Mapped read data and files and scripts from: Vicariance followed by secondary gene flow in a young gazelle species complex
Data files
Oct 30, 2020 version files 9.93 GB
Abstract
Grant’s gazelles have recently been proposed to be a species complex comprising three highly divergent mtDNA lineages (Nanger granti, N. notata and N. petersii). The three lineages have non-overlapping distributions in East Africa, but without any obvious geographical divisions, making them an interesting model for studying the early stage evolutionary dynamics of allopatric speciation in detail. Here we use genomic data obtained by restriction site-associated (RAD) sequencing of 106 gazelle individuals to shed light on the evolutionary processes underlying Grant's gazelle divergence, to characterize their genetic structure and to assess the presence of gene flow between the main lineages in the species complex. We date the species divergence to 134,000 years ago, which is recent in evolutionary terms. We find population subdivision within N. granti, which coincides with the previously suggested two subspecies, N.g. granti and N.g. robertsii. Moreover, these two lineages seem to have hybridized in Masai Mara. Perhaps more surprisingly given their extreme genetic differentiation, N. granti and N. petersii also show signs of prolonged admixture in Mkomazi, which we identified as a hybrid population most likely founded by allopatric lineages coming into secondary contact.
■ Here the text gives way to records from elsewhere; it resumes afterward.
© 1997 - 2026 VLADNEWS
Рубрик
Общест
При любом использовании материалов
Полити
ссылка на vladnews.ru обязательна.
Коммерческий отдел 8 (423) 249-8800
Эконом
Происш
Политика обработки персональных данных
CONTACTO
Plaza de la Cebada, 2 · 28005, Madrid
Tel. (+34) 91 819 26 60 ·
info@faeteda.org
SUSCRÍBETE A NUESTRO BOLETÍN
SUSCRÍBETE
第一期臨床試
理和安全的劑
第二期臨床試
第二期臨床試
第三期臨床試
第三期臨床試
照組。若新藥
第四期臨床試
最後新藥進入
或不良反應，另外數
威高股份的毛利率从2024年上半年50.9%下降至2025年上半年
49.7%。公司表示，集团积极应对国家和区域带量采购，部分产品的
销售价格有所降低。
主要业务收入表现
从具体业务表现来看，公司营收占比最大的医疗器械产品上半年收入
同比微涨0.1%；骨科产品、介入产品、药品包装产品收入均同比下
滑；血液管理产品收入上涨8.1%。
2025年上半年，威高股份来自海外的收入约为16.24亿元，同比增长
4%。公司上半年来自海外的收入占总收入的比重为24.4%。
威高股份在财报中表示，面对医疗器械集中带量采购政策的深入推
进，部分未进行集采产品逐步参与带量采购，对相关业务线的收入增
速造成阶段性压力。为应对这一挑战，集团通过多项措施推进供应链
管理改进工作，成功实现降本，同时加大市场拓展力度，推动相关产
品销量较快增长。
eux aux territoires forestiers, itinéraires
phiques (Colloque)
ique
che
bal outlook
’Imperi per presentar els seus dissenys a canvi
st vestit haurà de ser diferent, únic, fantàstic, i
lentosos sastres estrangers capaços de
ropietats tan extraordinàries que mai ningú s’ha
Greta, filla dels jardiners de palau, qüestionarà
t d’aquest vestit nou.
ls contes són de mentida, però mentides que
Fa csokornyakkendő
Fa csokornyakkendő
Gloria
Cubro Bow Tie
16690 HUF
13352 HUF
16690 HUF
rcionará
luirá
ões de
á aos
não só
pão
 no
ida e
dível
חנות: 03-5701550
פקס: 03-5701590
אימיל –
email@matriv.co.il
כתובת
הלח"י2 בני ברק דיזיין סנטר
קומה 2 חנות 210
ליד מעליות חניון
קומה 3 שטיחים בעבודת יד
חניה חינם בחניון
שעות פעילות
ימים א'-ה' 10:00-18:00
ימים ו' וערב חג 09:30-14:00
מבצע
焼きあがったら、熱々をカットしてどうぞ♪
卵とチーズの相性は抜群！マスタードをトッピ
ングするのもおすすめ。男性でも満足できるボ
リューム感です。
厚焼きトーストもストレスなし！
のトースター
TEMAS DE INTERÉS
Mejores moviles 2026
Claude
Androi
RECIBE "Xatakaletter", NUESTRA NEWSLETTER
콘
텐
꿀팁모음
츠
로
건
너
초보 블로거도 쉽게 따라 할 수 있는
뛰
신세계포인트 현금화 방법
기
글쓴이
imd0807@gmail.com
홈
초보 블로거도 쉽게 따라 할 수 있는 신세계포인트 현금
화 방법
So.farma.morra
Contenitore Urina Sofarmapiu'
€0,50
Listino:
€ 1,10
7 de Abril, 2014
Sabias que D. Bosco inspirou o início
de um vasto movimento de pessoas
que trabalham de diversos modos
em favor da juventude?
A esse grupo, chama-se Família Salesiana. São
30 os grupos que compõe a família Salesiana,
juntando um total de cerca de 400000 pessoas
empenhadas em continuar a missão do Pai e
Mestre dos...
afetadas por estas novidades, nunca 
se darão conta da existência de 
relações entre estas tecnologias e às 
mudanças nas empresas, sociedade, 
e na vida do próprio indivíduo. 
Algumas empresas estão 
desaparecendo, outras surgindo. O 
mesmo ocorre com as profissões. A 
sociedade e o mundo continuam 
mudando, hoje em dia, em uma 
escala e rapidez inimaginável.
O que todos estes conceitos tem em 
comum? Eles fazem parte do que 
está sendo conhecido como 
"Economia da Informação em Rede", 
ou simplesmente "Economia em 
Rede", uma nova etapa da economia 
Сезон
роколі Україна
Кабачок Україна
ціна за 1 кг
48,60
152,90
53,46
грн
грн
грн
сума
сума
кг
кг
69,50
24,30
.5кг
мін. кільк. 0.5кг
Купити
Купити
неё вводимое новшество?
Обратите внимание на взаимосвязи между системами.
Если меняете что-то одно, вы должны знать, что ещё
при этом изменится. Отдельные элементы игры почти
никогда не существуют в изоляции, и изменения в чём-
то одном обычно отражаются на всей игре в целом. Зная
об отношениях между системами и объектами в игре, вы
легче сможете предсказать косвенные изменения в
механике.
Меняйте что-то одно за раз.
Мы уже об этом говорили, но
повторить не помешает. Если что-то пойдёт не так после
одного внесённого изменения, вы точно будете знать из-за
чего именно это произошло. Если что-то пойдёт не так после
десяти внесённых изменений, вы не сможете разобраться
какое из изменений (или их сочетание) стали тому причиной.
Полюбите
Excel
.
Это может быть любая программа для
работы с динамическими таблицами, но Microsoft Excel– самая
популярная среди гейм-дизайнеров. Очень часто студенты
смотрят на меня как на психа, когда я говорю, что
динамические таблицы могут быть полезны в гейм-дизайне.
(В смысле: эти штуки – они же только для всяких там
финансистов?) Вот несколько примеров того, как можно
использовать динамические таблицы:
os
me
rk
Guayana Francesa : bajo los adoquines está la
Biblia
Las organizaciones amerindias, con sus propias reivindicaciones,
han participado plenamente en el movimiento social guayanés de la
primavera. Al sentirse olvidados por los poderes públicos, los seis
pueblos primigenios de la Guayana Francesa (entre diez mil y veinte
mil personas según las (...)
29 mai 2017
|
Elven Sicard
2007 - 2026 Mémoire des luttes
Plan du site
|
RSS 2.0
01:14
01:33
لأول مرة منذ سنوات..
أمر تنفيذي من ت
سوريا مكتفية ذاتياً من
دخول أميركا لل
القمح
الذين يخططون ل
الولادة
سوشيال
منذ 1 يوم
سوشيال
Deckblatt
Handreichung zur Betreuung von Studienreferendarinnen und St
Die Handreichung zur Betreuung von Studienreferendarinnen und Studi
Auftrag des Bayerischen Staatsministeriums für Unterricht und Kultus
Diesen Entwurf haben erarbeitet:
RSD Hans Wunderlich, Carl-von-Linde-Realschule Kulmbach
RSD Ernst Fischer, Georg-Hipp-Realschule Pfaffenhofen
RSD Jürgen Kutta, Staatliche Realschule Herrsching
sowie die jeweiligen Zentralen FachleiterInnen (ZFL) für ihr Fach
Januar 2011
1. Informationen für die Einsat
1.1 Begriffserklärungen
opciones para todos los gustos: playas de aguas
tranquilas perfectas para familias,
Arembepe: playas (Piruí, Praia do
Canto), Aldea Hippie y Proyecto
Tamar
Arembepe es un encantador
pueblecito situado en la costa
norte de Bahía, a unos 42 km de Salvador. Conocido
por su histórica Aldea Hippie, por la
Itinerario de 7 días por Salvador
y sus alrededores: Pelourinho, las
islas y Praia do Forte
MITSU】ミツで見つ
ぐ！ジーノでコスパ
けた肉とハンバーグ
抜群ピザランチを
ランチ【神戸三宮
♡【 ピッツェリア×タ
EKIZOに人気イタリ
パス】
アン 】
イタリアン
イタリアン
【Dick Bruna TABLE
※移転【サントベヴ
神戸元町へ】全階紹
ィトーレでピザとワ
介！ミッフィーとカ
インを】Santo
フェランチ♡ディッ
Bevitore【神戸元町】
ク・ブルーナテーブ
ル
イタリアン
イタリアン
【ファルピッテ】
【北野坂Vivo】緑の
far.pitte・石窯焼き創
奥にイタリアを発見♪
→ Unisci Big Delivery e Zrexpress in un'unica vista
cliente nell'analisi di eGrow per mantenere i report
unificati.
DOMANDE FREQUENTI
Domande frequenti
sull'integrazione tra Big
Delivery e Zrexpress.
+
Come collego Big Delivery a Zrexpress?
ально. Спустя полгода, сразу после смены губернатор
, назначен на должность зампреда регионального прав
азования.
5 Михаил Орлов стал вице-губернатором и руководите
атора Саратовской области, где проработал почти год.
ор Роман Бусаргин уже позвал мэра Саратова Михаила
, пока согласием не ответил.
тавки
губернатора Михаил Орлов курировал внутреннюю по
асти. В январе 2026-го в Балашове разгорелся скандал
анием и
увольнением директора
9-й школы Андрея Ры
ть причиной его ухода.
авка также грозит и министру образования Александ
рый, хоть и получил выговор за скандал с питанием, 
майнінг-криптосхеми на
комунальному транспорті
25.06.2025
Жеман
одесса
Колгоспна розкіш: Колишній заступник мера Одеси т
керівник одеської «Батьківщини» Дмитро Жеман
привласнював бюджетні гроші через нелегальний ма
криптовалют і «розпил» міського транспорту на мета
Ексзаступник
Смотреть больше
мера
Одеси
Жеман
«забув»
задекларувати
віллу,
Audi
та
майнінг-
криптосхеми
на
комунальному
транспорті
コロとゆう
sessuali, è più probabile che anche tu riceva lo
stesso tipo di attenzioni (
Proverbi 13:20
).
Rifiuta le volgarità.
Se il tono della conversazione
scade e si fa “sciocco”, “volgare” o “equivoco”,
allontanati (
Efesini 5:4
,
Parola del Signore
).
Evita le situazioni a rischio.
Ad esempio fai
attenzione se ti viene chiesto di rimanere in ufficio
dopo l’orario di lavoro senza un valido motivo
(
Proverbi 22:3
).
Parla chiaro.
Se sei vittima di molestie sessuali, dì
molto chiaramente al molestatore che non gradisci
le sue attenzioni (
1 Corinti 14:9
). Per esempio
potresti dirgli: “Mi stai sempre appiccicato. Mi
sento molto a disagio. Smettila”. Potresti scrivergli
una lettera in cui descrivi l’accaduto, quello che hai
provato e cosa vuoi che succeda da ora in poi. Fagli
Despite the admixed composition of this population, elevated X-chromosomal differentiation suggests that selection may be shaping the outcome of hybridization in this population. Our results therefore provide detailed insights into the processes of allopatric speciation and secondary contact in a recently radiated species complex.
Methods
BAM files with RAD sequencing data of 106 Grant's gazelle and 4 Thomson's gazelle mapped to the goat reference genome bosTau8. Contains also scripts used to generate all analyses starting from these BAM files for the publication "Vicariance followed by secondary gene flow in a young gazelle species complex".
Usage notes
bamfiles.zip: contains the 110 bam files.
README.md has information on how to use the scripts.
infoFiles.zip contains lists with sample information corresponding to bam files and variants excluded during QC
scripts.zip contains the scripts, including model specification files for all models used with fastsimcoal2 and qpGraph
Raw sequence data availabe in SRA accession PRJNA673069.